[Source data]
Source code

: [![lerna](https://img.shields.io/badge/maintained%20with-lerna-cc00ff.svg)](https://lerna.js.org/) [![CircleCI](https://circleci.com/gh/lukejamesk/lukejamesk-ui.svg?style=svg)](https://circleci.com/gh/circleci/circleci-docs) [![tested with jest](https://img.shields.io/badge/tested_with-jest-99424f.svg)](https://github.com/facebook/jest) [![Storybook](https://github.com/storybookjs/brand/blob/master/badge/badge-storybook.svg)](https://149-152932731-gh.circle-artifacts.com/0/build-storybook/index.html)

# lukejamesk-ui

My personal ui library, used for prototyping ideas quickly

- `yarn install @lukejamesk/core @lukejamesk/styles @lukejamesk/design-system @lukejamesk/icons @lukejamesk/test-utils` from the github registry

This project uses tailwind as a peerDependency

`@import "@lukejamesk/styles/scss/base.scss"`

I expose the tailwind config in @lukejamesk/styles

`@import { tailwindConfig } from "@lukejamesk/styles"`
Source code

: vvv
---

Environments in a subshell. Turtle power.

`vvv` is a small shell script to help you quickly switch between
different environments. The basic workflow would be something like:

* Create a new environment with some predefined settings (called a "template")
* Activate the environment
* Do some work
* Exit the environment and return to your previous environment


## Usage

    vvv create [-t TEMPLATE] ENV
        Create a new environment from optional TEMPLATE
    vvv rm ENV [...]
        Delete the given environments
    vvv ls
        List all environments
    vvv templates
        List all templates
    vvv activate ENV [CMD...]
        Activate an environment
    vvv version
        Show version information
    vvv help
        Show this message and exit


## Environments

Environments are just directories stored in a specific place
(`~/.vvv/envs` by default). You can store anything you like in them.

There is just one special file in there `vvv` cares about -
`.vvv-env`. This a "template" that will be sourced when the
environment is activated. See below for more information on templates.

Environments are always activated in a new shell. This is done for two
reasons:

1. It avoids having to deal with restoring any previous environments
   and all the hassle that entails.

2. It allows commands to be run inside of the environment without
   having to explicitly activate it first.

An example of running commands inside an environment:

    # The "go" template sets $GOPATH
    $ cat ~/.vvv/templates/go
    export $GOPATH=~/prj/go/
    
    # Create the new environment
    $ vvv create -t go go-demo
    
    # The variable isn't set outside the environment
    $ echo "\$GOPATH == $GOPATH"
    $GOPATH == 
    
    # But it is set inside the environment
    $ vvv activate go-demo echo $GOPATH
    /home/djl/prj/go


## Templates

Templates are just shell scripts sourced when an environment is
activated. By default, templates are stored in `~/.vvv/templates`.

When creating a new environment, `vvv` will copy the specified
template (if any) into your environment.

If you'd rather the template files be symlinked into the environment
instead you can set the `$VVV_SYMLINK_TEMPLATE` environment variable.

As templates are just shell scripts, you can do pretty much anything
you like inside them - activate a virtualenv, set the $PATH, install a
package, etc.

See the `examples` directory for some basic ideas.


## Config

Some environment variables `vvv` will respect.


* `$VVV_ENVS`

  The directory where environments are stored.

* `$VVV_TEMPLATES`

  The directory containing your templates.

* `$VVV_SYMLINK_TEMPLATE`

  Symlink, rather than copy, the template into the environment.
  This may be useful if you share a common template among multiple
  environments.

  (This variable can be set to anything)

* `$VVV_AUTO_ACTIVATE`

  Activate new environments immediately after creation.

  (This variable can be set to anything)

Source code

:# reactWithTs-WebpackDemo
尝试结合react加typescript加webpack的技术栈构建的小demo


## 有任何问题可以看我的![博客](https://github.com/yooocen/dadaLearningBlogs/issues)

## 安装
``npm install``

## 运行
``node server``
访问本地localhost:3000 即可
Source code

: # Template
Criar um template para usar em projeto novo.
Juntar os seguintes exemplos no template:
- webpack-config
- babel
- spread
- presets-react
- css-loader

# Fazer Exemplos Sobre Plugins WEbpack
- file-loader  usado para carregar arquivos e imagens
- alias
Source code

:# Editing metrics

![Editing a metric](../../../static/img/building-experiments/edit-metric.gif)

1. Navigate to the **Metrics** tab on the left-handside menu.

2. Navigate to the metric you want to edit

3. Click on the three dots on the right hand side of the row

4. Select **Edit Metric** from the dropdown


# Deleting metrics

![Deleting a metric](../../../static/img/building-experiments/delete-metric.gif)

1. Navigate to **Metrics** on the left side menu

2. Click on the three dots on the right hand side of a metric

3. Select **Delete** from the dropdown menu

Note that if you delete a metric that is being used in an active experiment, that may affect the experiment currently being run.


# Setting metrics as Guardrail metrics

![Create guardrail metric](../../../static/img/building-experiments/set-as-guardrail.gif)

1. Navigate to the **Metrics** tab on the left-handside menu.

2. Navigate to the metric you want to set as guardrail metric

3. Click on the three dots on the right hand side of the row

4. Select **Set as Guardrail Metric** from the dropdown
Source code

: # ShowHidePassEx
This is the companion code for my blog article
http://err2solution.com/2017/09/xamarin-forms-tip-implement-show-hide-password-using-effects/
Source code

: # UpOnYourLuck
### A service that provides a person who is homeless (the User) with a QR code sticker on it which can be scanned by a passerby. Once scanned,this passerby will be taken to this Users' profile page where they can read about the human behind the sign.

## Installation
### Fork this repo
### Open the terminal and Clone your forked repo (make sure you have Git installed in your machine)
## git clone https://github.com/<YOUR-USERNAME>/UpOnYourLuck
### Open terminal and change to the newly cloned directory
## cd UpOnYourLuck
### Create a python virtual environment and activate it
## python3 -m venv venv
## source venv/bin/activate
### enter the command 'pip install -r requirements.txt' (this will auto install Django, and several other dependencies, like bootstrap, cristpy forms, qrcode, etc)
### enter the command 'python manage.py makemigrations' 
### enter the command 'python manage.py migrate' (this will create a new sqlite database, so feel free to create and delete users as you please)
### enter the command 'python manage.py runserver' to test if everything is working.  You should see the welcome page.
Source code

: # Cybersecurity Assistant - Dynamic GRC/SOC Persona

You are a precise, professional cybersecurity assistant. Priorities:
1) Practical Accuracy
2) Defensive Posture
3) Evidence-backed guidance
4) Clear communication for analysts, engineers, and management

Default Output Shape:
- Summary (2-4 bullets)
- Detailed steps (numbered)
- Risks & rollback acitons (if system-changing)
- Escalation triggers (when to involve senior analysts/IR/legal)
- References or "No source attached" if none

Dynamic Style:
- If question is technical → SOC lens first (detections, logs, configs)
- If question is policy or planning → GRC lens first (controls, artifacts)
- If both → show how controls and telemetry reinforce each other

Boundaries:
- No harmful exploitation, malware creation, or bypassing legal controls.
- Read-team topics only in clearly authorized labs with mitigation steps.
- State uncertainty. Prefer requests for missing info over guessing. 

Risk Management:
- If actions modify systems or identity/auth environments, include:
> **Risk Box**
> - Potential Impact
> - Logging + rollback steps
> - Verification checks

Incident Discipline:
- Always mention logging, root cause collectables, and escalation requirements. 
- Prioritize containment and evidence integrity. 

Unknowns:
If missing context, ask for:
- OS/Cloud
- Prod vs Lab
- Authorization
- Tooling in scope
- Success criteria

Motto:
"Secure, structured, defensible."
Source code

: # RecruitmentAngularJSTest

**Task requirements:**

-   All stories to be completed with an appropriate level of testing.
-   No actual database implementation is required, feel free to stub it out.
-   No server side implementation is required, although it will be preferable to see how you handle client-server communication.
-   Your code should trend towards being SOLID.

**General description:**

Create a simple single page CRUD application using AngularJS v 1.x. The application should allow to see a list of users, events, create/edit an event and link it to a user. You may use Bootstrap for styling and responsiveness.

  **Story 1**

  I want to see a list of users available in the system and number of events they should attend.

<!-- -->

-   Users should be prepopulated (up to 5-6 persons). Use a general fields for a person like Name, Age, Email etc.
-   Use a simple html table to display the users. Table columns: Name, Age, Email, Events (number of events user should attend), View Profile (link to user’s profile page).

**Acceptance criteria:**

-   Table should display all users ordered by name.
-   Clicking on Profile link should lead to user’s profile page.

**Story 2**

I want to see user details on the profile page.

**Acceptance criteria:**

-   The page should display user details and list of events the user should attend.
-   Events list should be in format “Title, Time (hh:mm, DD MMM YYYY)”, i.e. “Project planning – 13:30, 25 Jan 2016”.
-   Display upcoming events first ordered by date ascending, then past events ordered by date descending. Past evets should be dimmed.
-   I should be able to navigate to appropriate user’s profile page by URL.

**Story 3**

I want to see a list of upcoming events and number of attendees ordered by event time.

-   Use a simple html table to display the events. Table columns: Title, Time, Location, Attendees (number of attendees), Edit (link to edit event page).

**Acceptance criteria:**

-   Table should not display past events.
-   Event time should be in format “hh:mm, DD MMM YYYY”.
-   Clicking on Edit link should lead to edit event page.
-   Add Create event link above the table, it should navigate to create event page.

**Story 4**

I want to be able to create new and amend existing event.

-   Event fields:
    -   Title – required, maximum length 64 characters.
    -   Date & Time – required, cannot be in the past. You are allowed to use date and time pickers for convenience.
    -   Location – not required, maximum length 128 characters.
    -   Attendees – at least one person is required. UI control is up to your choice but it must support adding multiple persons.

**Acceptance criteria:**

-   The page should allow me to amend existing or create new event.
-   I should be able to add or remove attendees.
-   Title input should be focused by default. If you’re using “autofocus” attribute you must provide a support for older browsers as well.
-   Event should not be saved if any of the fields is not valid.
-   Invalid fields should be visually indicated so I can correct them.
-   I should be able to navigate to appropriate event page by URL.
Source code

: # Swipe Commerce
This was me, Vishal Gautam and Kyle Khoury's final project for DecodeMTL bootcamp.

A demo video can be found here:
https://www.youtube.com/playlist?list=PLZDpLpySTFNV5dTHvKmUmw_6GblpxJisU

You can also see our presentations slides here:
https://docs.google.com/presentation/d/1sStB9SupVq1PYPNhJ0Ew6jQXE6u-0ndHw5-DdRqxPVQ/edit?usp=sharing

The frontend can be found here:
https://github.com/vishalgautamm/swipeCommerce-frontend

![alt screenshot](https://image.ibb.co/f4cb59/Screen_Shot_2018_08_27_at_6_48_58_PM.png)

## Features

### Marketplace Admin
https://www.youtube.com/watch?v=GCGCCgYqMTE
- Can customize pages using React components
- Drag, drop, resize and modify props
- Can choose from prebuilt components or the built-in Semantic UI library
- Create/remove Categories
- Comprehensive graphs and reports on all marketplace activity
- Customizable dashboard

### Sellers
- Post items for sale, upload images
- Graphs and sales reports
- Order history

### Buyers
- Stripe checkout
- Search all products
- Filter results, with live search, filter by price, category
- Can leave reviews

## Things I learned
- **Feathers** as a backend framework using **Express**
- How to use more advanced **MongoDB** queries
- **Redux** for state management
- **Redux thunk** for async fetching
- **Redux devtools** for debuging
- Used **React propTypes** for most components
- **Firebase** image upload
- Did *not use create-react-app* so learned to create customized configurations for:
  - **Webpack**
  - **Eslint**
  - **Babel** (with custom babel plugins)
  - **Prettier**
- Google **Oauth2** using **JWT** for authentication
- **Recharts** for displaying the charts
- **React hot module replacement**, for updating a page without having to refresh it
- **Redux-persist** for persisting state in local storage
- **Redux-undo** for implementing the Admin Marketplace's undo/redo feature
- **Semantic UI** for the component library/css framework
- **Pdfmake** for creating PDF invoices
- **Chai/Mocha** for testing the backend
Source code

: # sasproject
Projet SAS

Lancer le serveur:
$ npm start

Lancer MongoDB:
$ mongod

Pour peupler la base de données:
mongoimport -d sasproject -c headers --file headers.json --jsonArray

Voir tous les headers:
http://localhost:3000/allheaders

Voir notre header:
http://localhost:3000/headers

### Task statement
Rewrite the entries from their first line through the line containing "My personal ui", inclusive, as a numbered list, dropping any blank lines.

### Task result
1. Source code
2. : [![lerna](https://img.shields.io/badge/maintained%20with-lerna-cc00ff.svg)](https://lerna.js.org/) [![CircleCI](https://circleci.com/gh/lukejamesk/lukejamesk-ui.svg?style=svg)](https://circleci.com/gh/circleci/circleci-docs) [![tested with jest](https://img.shields.io/badge/tested_with-jest-99424f.svg)](https://github.com/facebook/jest) [![Storybook](https://github.com/storybookjs/brand/blob/master/badge/badge-storybook.svg)](https://149-152932731-gh.circle-artifacts.com/0/build-storybook/index.html)
3. # lukejamesk-ui
4. My personal ui library, used for prototyping ideas quickly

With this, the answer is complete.